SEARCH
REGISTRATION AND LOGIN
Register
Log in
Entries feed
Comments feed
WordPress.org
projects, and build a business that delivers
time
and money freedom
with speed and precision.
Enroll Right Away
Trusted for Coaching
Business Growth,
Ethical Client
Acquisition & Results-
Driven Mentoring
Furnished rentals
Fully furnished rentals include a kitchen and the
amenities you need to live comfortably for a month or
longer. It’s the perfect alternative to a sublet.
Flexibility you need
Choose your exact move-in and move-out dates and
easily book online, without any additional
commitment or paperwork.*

----------

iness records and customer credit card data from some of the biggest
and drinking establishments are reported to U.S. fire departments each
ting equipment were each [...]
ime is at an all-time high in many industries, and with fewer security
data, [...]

----------

EXERCISE:
From the records above, retype only the lines starting at the line that contains "Choose your exact" and ending at the line that contains "commitment or paperwork.*", both included.

ANSWER FOR THE TASK:
Choose your exact move-in and move-out dates and
easily book online, without any additional
commitment or paperwork.*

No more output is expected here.